* [Source passage]:
= = =
Property	Old Value	New Value
svn:eol-style	null	native
svn:keywords	null	Author Date Id Rev URL
svn:mime-type	null	text/plain

				//===-- X86FixupBWInsts.cpp - Fixup Byte or Word instructions -----------===//
				//
				// The LLVM Compiler Infrastructure
				//
				// This file is distributed under the University of Illinois Open Source
				// License. See LICENSE.TXT for details.
				//
				//===----------------------------------------------------------------------===//
				/// \file
				/// This file defines the pass that looks through the machine instructions
				/// late in the compilation, and finds byte or word instructions that
				/// can be profitably replaced with 32 bit instructions that give equivalent
				/// results for the bits of the results that are used. There are two possible
				/// reasons to do this.
				///
				/// One reason is to avoid false-dependences on the upper portions
				/// of the registers. Only instructions that have a destination register
				/// which is not in any of the source registers can be affected by this.
				/// Any instruction where one of the source registers is also the destination
				/// register is unaffected, because it has a true dependence on the source
				/// register already. So, this consideration primarily affects load
				/// instructions and register-to-register moves. It would
				/// seem like cmov(s) would also be affected, but because of the way cmov is
				/// really implemented by most machines as reading both the destination and
				/// and source regsters, and then "merging" the two based on a condition,
				/// it really already should be considered as having a true dependence on the
				/// destination register as well.
= = =
[Records from a data source]
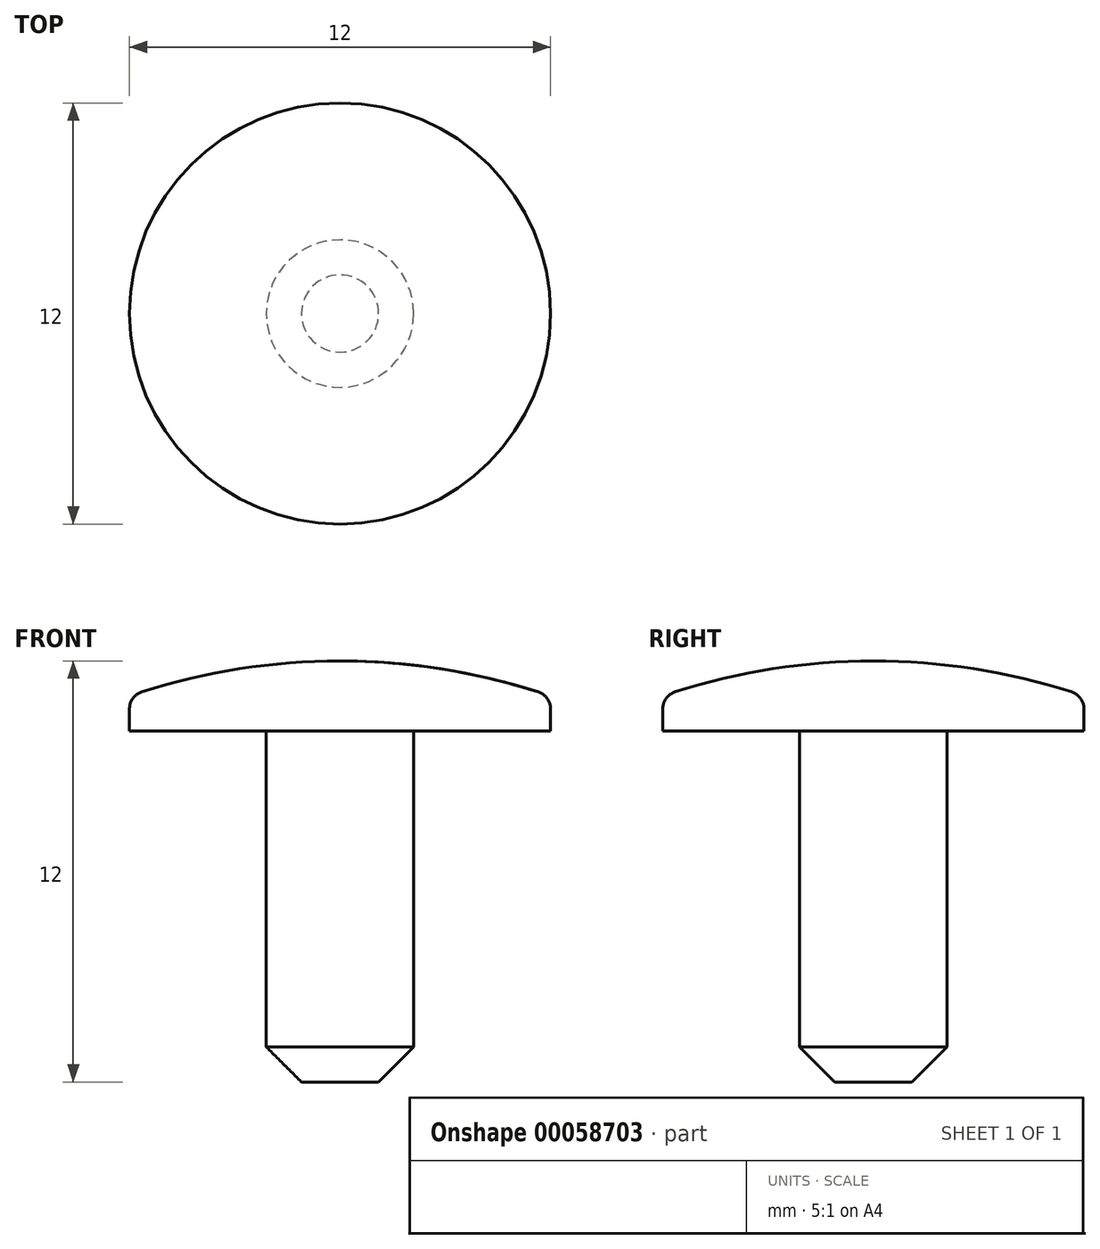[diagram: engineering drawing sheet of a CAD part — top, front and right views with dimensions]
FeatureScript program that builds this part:
annotation { "Feature Type Name" : "Feature", "Feature Type Description" : "" }
export const myFeature = defineFeature(function(context is Context, id is Id, definition is map)
    precondition{}
    {
        {
            var Q0;
            Q0=qCreatedBy(makeId("Front.planeOp"),FACE);
            var sketch = newSketch(context, id + "F0", { "sketchPlane" : qUnion([Q0])});
            skLineSegment(sketch, "E0", {"start": v(0, 0) * mm, "end": v(0, 12) * mm});
            skLineSegment(sketch, "E1", {"start": v(0, 0) * mm, "end": v(2.1, 0) * mm});
            skLineSegment(sketch, "E2", {"start": v(2.1, 0) * mm, "end": v(2.1, 10) * mm});
            skLineSegment(sketch, "E3", {"start": v(2.1, 10) * mm, "end": v(6, 10) * mm});
            skLineSegment(sketch, "E4", {"start": v(6, 10) * mm, "end": v(6, 11) * mm});
            skLineSegment(sketch, "E5", {"start": v(0, 0) * mm, "end": v(0, -6.5) * mm, "construction": true});
            skCircle(sketch, "E6", {"center": v(0, -6.5) * mm, "radius": 18.5 * mm, "construction": true});
            skArc(sketch, "E7", {"start": v(6, 11) * mm, "mid": v(3.04, 11.75) * mm, "end": v(0, 12) * mm});
            skSolve(sketch);
        }
        {
            var Q0;
            Q0=makeQuery(id+"F0.imprint","IMPRINT",FACE,{"disambiguationData":[TD([[makeQuery(id+"F0.imprint","IMPRINT",EDGE,{"derivedFrom":sQuery(id+"F0.wireOp",EDGE,"E0")}),-1.0]])]});
            var Q1;
            Q1=sQuery(id+"F0.wireOp",EDGE,"E0");
            revolve(context, id + "F1", {"entities" : qUnion([Q0]), "axis" : qUnion([Q1]), "revolveType" : RevolveType.FULL});
        }
        {
            var Q0;
            Q0=makeQuery(id+"F1.opRevolve","SWEPT_EDGE",EDGE,{"disambiguationData":[OSD([sQuery(id+"F0.wireOp",EDGE,"E1"),sQuery(id+"F0.wireOp",EDGE,"E2")])]});
            chamfer(context, id + "F2", {"entities" : qUnion([Q0]), "width" : 1 * mm, "tangentPropagation" : true});
        }
        {
            var Q0;
            Q0=makeQuery(id+"F1.opRevolve","SWEPT_EDGE",EDGE,{"disambiguationData":[OSD([sQuery(id+"F0.wireOp",EDGE,"E4"),sQuery(id+"F0.wireOp",EDGE,"E7")])]});
            fillet(context, id + "F3", {"entities" : qUnion([Q0]), "radius" : 0.5 * mm, "tangentPropagation" : true, "allowEdgeOverflow" : false});
        }
    });
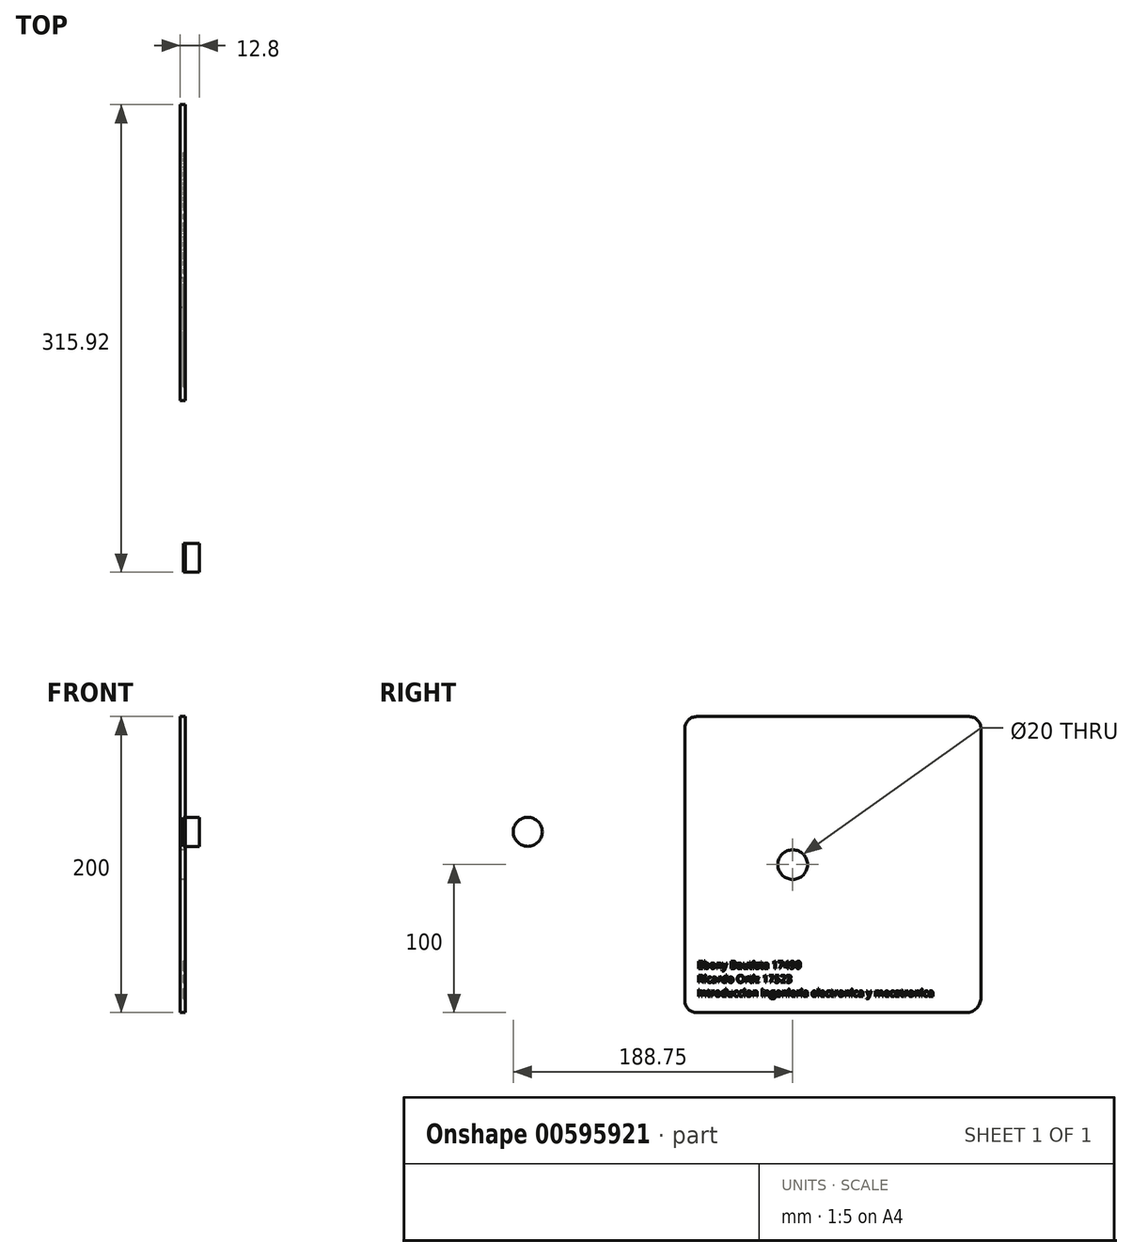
= = =
* [Task objective]: Quote the X86 byte and word instruction fixup excerpt in full, word for word. These records were drawn from a separate source.

* [Solution for this problem]:
Property	Old Value	New Value
svn:eol-style	null	native
svn:keywords	null	Author Date Id Rev URL
svn:mime-type	null	text/plain

				//===-- X86FixupBWInsts.cpp - Fixup Byte or Word instructions -----------===//
				//
				// The LLVM Compiler Infrastructure
				//
				// This file is distributed under the University of Illinois Open Source
				// License. See LICENSE.TXT for details.
				//
				//===----------------------------------------------------------------------===//
				/// \file
				/// This file defines the pass that looks through the machine instructions
				/// late in the compilation, and finds byte or word instructions that
				/// can be profitably replaced with 32 bit instructions that give equivalent
				/// results for the bits of the results that are used. There are two possible
				/// reasons to do this.
				///
				/// One reason is to avoid false-dependences on the upper portions
				/// of the registers. Only instructions that have a destination register
				/// which is not in any of the source registers can be affected by this.
				/// Any instruction where one of the source registers is also the destination
				/// register is unaffected, because it has a true dependence on the source
				/// register already. So, this consideration primarily affects load
				/// instructions and register-to-register moves. It would
				/// seem like cmov(s) would also be affected, but because of the way cmov is
				/// really implemented by most machines as reading both the destination and
				/// and source regsters, and then "merging" the two based on a condition,
				/// it really already should be considered as having a true dependence on the
				/// destination register as well.